Saved data entries:
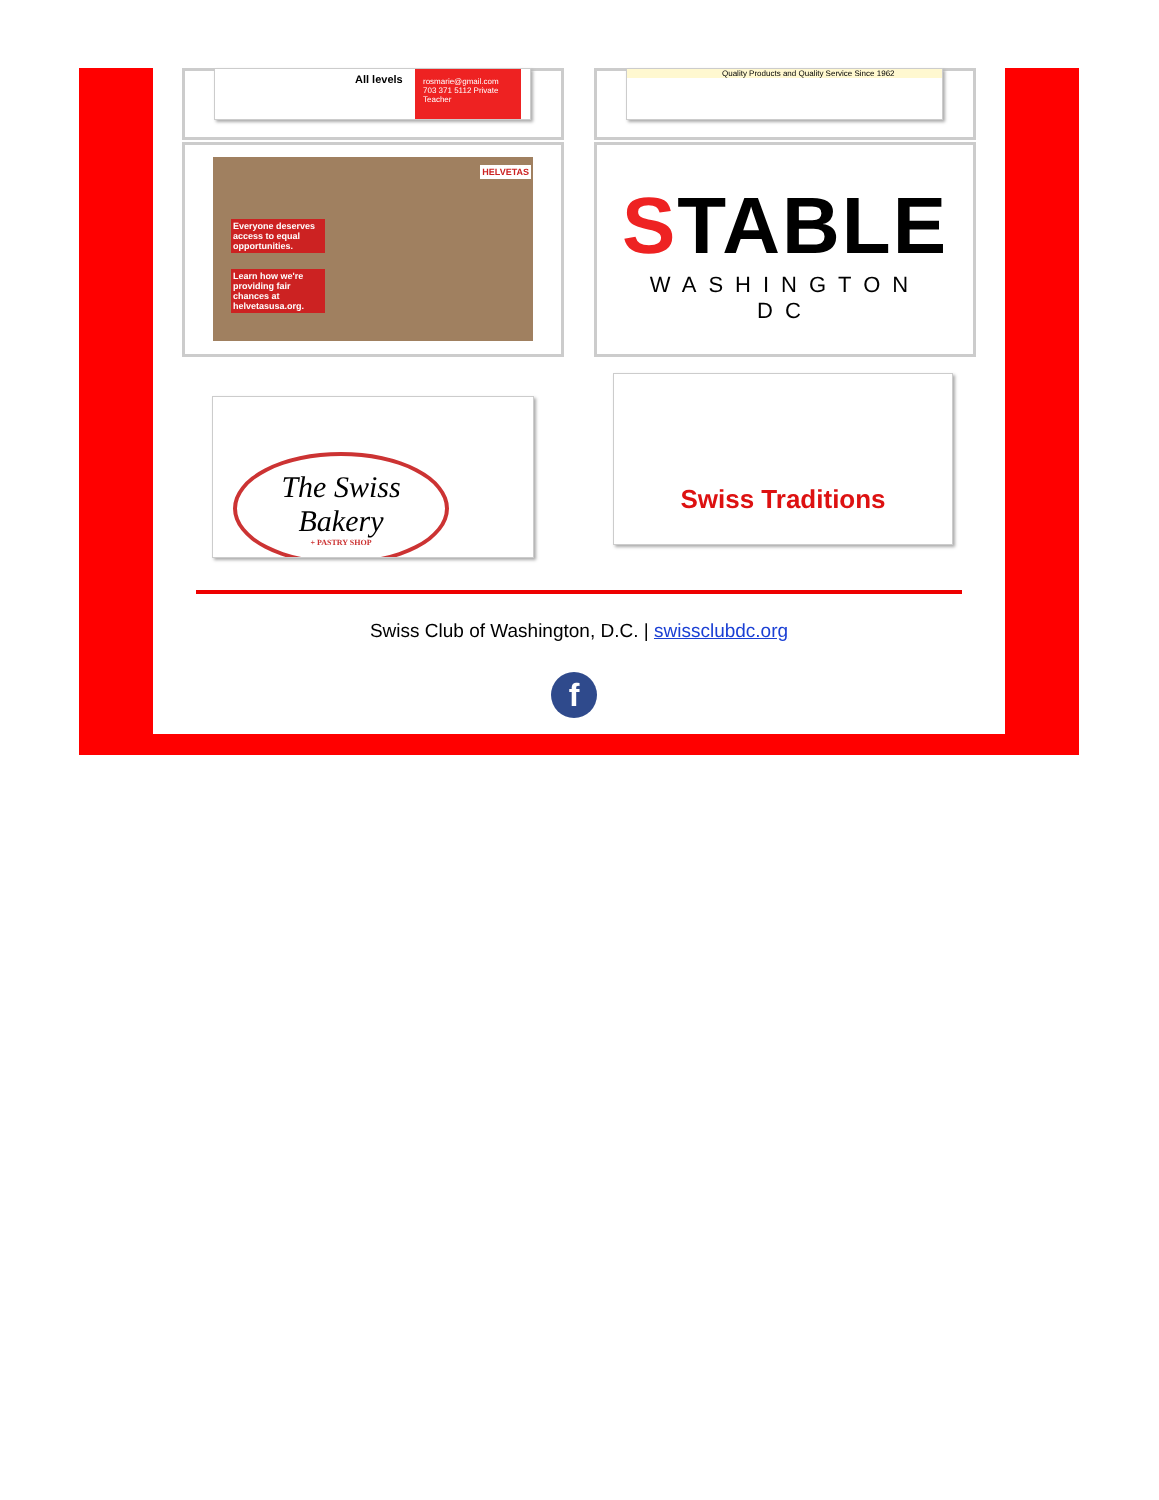All levels rosmarie@gmail.com 703 371 5112 Private Teacher
Quality Products and Quality Service Since 1962
Everyone deserves access to equal opportunities.
Learn how we're providing fair chances at helvetasusa.org.
HELVETAS
STABLE
WASHINGTON DC
The Swiss Bakery
+ PASTRY SHOP
Swiss Traditions
Swiss Club of Washington, D.C. | swissclubdc.org
f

ACTIVITY: Print the records word for word and exclude any picture they hold.

ANSWER BOX:
All levels rosmarie@gmail.com 703 371 5112 Private Teacher
Quality Products and Quality Service Since 1962
Everyone deserves access to equal opportunities.
Learn how we're providing fair chances at helvetasusa.org.
HELVETAS
STABLE
WASHINGTON DC
The Swiss Bakery
+ PASTRY SHOP
Swiss Traditions
Swiss Club of Washington, D.C. | swissclubdc.org
f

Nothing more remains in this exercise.